I haven't done a point by point comparison for ALL rule sets, but I think that USA might be the lone organization to call it this way.
I knew there was at least one "rogue" alphabet that felt this way. Thanks for clarifying.

Here's an NCAA Softball case play that supports the force out appeal:

Quote:
A.R. 7-2. With runners on first and third bases and one out, the batter hits a ball down the foul line that rolls all the way to the home run fence. The runner from third apparently scores, the trailing runner arrives safely at third base, but misses second base and the batter-runner misses first base, but safely slides into second base. The defense appeals the two missed bases but does it matter which order they appeal in order to negate the run?
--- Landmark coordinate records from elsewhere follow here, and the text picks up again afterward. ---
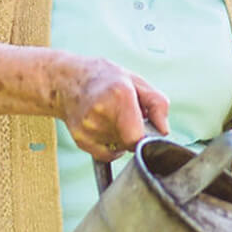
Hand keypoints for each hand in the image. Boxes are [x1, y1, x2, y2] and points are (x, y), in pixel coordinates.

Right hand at [51, 52, 169, 160]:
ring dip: (121, 138)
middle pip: (129, 143)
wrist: (67, 80)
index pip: (138, 137)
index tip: (145, 129)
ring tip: (112, 117)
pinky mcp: (80, 139)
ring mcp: (88, 128)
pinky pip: (105, 154)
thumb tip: (164, 130)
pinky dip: (109, 144)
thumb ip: (158, 103)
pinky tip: (103, 126)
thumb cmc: (103, 78)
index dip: (146, 136)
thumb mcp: (136, 81)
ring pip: (118, 148)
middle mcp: (101, 113)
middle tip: (127, 117)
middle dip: (133, 133)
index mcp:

RULING: No, it does not matter because both missed bases were force outs. It is obvious if the lead runnerís missed base was appealed before the batter-runner, they would both be force outs but even if the appeals were in the opposite order, the result would be the same. The fact that the base runner from first base was forced to advance at the time she missed the base, makes her out a force as well. With both outs being forces, the run does not score. Note: If a runner is forced to advance at the moment the base is missed, an appeal of that base will always be a force out, but if the base missed was beyond the base to which she was forced, it is a timing play.